When fly fishing for pike, I’ve noticed that the way the fly is retrieved can make a big difference to what you catch – or don’t catch! I’ve seen this in practice many times when fishing with other anglers. One often catches more than the other and, although there are other factors, retrieve style is often the only real difference in the approach. For this reason, I will vary my retrieve style until I find something that triggers them. As with fly fishing for any species, there are a few standard retrieve styles. Most pike fly anglers will ‘strip’ the fly by pulling back a certain length of line in a regular pattern, This can be varied by the length of line retrieved in each pull, the speed at which it is pulled back, and pauses of various times between each strip. Then you can use a ‘figure of eight’ style which is a gathering of the line between the thumb and fingers so as to give a constant line speed. Once again it pays to vary the line retrieve speed and make use of pauses during the retrieve. Then there is the ‘roly poly’ retrieve which is performed by holding the rod between ones legs while stripping at high speed with both hands.

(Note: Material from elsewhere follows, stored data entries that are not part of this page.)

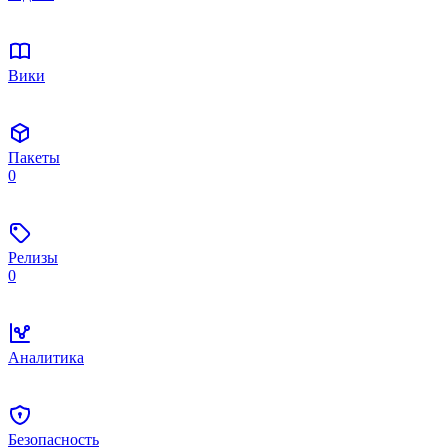
Вики
Пакеты
0
Релизы
0
Аналитика
Безопасность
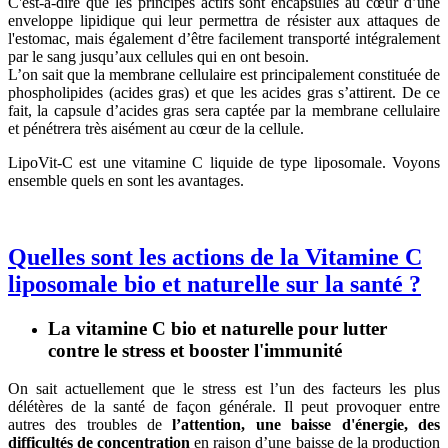
C'est-à-dire que les principes actifs sont encapsulés au cœur d’une
enveloppe lipidique qui leur permettra de résister aux attaques de
l'estomac, mais également d’être facilement transporté intégralement
par le sang jusqu’aux cellules qui en ont besoin.
L’on sait que la membrane cellulaire est principalement constituée de
phospholipides (acides gras) et que les acides gras s’attirent. De ce
fait, la capsule d’acides gras sera captée par la membrane cellulaire
et pénétrera très aisément au cœur de la cellule.
LipoVit-C est une vitamine C liquide de type liposomale. Voyons
ensemble quels en sont les avantages.
Quelles sont les actions de la Vitamine C
liposomale bio et naturelle sur la santé ?
La vitamine C bio et naturelle pour lutter
contre le stress et booster l'immunité
On sait actuellement que le stress est l’un des facteurs les plus
délétères de la santé de façon générale. Il peut provoquer entre
autres des troubles de
l’attention, une baisse d'énergie, des
difficultés de concentration
en raison d’une baisse de la production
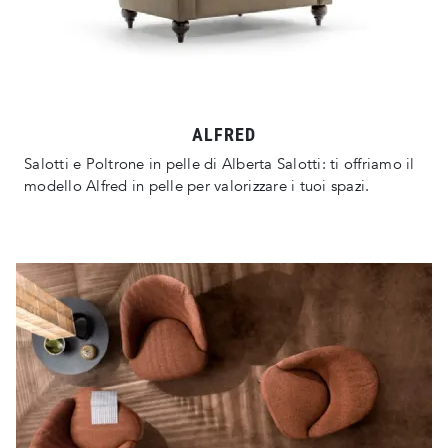
ALFRED
Salotti e Poltrone in pelle di Alberta Salotti: ti offriamo il
modello Alfred in pelle per valorizzare i tuoi spazi.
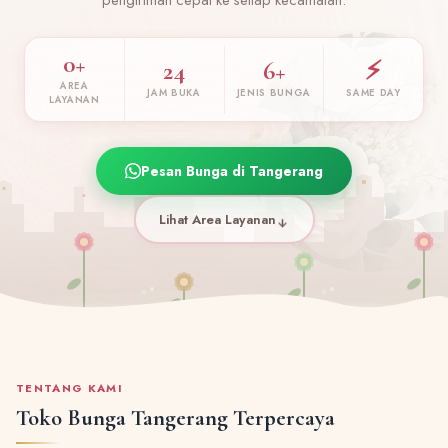
0+
24
6+
⚡
AREA
JAM BUKA
JENIS BUNGA
SAME DAY
LAYANAN
Pesan Bunga di Tangerang
Lihat Area Layanan
TENTANG KAMI
Toko Bunga Tangerang Terpercaya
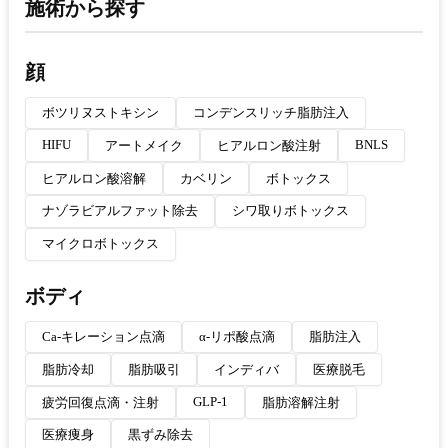
施術から探す
顔
ボツリヌストキシン
コンデンスリッチ脂肪注入
HIFU
BNLS
アートメイク
ヒアルロン酸注射
ヒアルロン酸溶解
カベリン
ボトックス
ナゾラビアルファット除去
シワ取りボトックス
マイクロボトックス
ボディ
Ca-キレーション点滴
α-リポ酸点滴
脂肪注入
脂肪冷却
脂肪吸引
インディバ
医療脱毛
GLP-1
疲労回復点滴・注射
脂肪溶解注射
医療痩身
黒ずみ除去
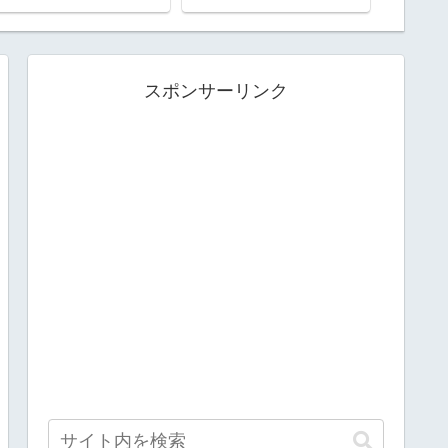
ニア号に乗るぞ（ケニア
号の写真なし）
スポンサーリンク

There is a lot of variation in these retrieves, and I often mix them up to give a lot of variety to any fish that might be interested. One of my favourite retrieves which I never see others use, although I’m sure there are some that do so, is to make use of my rod tip to accelerate the fly so it really darts at high speed. It simply involves getting into a rhythm of an accelerating strip, followed by a line gathering strip. When making the accelerating strip, I pull line back with my retrieving hand whilst moving the rod tip vigorously to one side. This is quickly followed by a shorter strip that takes up the inevitable slack line. It’s a bit like using the hauling technique when casting to increase line speed except that you are doing so with the fly underwater. Again, you can vary this speed and the distance that the fly darts, and don’t forget those pauses.
Catching pike on the fly is usually not that difficult when they are active. When they are not, the challenge is to find out what is required to make them react, and this, to me, is the most rewarding fly fishing of all.